Kajian Lingkungan Hidup Strategis akhirnya merekomendasikan penambangan tak dapat dilakukan di Cekungan Air Tanah (CAT) Watuputih di Rembang. [Sumber : cnnindonesia.com]

Jakarta, Semarak.news – Kegiatan pertambangan oleh Pabrik Semen di Rembang Jawa Tengah akhirnya tidak dapat dilakukan di Cekungan Air Tanah Watuputih Kabupaten rembang atas keputusan Kajian Lingkungan Hidup Strategis (KLHS).

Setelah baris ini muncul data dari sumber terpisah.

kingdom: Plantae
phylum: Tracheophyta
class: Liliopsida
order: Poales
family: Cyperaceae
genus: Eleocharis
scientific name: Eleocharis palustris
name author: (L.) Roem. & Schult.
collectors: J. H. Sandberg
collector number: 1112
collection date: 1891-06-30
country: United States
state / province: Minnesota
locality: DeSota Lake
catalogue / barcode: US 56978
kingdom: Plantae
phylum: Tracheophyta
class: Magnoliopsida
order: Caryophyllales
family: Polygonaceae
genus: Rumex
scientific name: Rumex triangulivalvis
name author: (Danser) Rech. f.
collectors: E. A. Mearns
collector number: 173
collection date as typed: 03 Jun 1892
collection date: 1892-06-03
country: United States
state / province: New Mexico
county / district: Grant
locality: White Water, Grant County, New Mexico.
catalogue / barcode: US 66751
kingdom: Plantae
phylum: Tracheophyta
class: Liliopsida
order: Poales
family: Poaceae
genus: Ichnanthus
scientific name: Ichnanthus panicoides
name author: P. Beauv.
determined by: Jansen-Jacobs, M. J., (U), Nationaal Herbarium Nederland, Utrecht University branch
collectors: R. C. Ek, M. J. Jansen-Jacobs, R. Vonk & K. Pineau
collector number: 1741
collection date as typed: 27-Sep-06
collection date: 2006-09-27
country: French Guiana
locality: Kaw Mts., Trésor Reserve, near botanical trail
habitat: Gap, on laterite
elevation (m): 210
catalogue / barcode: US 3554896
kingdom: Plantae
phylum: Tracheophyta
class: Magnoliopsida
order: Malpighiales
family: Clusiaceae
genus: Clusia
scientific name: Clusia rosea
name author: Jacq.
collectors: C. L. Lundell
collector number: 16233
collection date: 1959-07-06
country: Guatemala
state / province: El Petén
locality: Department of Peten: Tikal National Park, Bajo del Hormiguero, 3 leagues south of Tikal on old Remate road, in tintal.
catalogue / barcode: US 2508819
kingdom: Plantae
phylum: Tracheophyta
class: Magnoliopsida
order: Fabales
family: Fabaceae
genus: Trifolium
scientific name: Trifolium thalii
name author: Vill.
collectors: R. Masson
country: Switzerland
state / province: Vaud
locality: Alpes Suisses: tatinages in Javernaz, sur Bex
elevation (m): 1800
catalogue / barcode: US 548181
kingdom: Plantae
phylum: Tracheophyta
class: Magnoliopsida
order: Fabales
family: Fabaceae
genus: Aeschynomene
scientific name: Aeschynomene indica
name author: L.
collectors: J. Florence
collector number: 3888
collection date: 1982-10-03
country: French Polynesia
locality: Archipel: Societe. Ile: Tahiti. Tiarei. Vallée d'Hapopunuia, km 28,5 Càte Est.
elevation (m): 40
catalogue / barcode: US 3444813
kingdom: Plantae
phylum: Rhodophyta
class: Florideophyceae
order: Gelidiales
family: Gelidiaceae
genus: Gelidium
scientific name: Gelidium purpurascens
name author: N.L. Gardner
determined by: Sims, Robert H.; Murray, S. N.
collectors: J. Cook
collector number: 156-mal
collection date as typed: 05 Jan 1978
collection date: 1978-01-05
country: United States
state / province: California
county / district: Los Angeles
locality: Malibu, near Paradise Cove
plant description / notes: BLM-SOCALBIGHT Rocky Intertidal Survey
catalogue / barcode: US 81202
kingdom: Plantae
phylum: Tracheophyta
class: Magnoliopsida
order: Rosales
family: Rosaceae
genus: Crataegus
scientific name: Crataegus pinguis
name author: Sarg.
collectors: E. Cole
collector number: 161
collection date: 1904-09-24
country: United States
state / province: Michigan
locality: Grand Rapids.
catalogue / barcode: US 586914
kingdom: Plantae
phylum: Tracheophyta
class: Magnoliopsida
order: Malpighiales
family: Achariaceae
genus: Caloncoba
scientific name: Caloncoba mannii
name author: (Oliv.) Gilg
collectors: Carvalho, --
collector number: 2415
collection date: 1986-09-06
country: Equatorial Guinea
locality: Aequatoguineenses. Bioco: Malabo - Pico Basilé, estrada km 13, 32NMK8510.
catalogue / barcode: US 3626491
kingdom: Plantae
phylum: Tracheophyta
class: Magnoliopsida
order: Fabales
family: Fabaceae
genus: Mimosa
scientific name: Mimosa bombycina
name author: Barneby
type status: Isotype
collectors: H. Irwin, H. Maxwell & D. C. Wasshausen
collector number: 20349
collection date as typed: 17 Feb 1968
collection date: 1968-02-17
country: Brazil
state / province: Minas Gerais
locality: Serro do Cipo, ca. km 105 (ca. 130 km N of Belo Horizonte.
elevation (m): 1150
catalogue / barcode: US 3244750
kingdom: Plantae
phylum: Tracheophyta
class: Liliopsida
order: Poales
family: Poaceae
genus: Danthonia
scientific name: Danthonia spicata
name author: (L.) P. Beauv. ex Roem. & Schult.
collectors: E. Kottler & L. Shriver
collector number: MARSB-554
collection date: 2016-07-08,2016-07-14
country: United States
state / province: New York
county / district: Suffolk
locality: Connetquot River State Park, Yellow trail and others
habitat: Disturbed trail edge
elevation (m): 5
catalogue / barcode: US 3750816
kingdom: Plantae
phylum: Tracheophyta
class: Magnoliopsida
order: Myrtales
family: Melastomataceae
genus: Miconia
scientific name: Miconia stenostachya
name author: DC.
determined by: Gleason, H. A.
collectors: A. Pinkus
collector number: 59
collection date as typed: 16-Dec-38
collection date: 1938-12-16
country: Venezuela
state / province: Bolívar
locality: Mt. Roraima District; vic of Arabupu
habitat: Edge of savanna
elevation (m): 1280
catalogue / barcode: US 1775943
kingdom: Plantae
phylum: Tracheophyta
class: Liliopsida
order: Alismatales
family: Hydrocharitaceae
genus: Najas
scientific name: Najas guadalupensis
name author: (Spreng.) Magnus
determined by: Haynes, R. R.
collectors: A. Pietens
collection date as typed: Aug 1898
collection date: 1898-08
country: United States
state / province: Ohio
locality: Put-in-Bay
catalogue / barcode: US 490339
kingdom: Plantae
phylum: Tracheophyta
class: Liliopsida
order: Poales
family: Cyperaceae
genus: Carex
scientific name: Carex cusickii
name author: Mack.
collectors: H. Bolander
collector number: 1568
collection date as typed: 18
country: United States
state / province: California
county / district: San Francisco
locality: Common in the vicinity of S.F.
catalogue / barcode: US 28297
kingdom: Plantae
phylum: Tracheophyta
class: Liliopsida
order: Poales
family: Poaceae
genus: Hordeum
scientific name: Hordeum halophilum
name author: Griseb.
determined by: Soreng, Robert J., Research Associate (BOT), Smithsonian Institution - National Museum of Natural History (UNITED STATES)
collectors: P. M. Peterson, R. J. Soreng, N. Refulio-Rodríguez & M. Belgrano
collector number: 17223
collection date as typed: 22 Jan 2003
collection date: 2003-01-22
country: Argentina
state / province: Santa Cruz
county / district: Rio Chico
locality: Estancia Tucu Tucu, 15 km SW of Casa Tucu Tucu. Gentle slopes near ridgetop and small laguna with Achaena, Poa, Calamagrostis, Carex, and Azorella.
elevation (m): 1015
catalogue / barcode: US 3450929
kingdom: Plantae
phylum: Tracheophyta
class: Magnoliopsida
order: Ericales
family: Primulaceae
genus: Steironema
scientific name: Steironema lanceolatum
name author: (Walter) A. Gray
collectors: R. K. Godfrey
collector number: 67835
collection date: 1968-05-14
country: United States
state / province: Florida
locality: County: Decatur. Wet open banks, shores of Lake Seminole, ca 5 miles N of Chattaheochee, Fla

Kepala Staf Kepresidenan Teten Masduki menyebutkan Tim Pelaksana KLHS untuk Kebijakan Pemanfaatan dan Pengelolaan Pegunungan Kendeng yang Berkelanjutan merekomendasikan penambangan di CAT Watuputih belum dapat dilakukan dari hasil penyelidikan tahap I mencakup zona Rembang (CAT Watuputih) dan Tahap II mencakup keseluruhan pegunungan Kendeng yang melintasi tujuh kabupaten di Jawa Tengah dan Jawa Timur.

“Hasil KLHS tahap I dijadikan rujukan oleh Kementerian ESDM untuk melakukan penelitian lebih lanjut dalam melakukan pendalaman terhadap fungsi lindung CAT Watuputih, melalui pengumpulan data primer,” kata Teten di Jakarta, Jumat (12/4).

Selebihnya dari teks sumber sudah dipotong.